T he notion of a star-studded defense is almost an oxymoron, especially in soccer. Though coaches, players, sports writers and fans pay lip service to the notion that “defense wins championships,” reverence for stars is generally reserved for those whose outstanding individual performances are a bit more, well, quantifiable.
At the end of the day, the box score has no statistic to demonstrate the brilliance of an individual defender’s play, and what isn’t evident in a box score is rarely appreciated by fans — especially American fans, being the stat-hungry consumers they are, not to mention journalists and even some coaches.

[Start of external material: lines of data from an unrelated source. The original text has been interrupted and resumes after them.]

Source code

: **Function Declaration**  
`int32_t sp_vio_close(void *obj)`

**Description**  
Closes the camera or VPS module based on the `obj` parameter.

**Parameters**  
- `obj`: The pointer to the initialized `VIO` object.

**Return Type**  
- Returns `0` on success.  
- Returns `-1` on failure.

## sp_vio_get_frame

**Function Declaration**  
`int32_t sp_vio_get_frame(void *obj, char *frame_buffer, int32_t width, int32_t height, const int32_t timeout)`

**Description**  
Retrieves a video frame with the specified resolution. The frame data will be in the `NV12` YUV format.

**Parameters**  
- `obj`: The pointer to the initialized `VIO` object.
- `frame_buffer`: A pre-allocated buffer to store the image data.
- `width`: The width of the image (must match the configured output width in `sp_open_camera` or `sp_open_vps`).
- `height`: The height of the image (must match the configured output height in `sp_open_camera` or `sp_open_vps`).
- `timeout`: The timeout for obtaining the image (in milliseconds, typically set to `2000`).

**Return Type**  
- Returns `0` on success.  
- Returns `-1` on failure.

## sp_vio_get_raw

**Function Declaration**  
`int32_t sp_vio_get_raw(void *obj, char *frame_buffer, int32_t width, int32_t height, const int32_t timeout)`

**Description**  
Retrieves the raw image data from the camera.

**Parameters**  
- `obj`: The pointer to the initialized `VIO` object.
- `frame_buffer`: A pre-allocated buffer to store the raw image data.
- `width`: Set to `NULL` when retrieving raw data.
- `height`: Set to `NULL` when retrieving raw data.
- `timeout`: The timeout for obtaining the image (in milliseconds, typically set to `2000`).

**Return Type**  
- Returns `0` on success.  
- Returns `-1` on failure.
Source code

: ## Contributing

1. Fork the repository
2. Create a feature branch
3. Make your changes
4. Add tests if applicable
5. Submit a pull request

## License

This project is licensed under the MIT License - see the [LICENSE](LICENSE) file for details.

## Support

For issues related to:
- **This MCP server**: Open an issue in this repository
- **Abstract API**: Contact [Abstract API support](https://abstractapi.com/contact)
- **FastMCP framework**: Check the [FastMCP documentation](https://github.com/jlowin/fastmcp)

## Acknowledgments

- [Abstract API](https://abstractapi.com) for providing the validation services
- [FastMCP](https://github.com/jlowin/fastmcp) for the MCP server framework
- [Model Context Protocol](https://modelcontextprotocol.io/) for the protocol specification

Of course, this has never been the case for Penn women’s soccer coach Darren Ambrose, a former goalkeeper who pays much more than lip service to the idea that defense requires a team-wide commitment to defending at every position. Perhaps, then, the fact that Ambrose’s team defies stereotypes when it comes to the offensive-
defensive-stardom dichotomy should come as no surprise. And indeed, this season the Red and Blue will have a couple bona fide stars on the backline and in goal.
To start, the Quakers return junior Caroline Dwyer , the defending (no pun intended) Ivy League Defensive Player of the Year. Her performance last season has earned her a spot on the watch list for the Missouri Athletic Club (MAC) Hermann Trophy, which is annually awarded to the top male and female NCAA soccer players.
Meanwhile, junior keeper Kalijah Terilli received some national recognition of her own this summer with an invitation to the U.S. U-23 National Team camp, an honor given to just four goalies in the country.
If this weren’t enough star power for Penn’s defense, the squad has managed to add further talent to its backline with the transfer of junior Paige Lombard from Miama (Fla.). Lombard recorded nine starts in her sophomore campaign and her ACC experience makes her a welcome addition to the roster.
If there is such a thing as a star-studded defense, the Quakers have one this season. Of course, the key to Ambrose’s system is that defense isn’t about stars, primarily because it isn’t about individuals — again, it’s a team-wide commitment at every position.
Though a couple of Penn defenders have perhaps received more recognition than usual, the Red and Blue will ultimately play great defense because their talent is placed in the context of a defensive-minded, team-oriented culture that makes the whole greater than the sum of the parts. The Quakers have ranked among the top two of Ivy League teams for goals allowed per game for four consecutive seasons. I expect this season to be no different.
The Quakers have done virtually everything except win it all three of those four seasons, narrowly missing championships each year since their last title in 2010. Since Penn’s ambition is to take home an Ivy title, let’s compare the Red and Blue against previous championship winning teams.
In the past four years, the Ivy League title-winning squad has yielded an average of 6.8 goals in conference play. Over that span, Penn has averaged just 5.8 goals against and never conceded more than seven goals in a single Ivy season. In other words, the Quakers have brought a championship quality defense to the table each of these seasons.
However, the same title winning squads have also averaged 17 goals in Ivy League play, while the Red and Blue have recorded an average of just 10.5 scores over that span. The lowest offensive output among these title-winning squads was Penn’s 2010 campaign, which logged 12 goals on its way to a conference championship. By contrast, last year’s team scored nine times in Ivy play.
The good news to be gleaned from this analysis for the Quakers is that they are very likely to be no more than three additional scores away from winning some Ivy hardware at this year’s end. The bad news is that a three-goal increase would represent a 33 percent improvement on last year’s offensive production in conference play, and the Red and Blue would need to do it having graduated last year’s leading scorer, Kerry Scalora .
As strange as it sounds, this team needs a couple of garden variety, goal-scoring offensive powerhouses to reaffirm stereotypes and overshadow its defensive stars. I suspect the likes of Dwyer and Terilli won’t mind the lack of attention — especially when they’re hoisting an Ivy League championship trophy.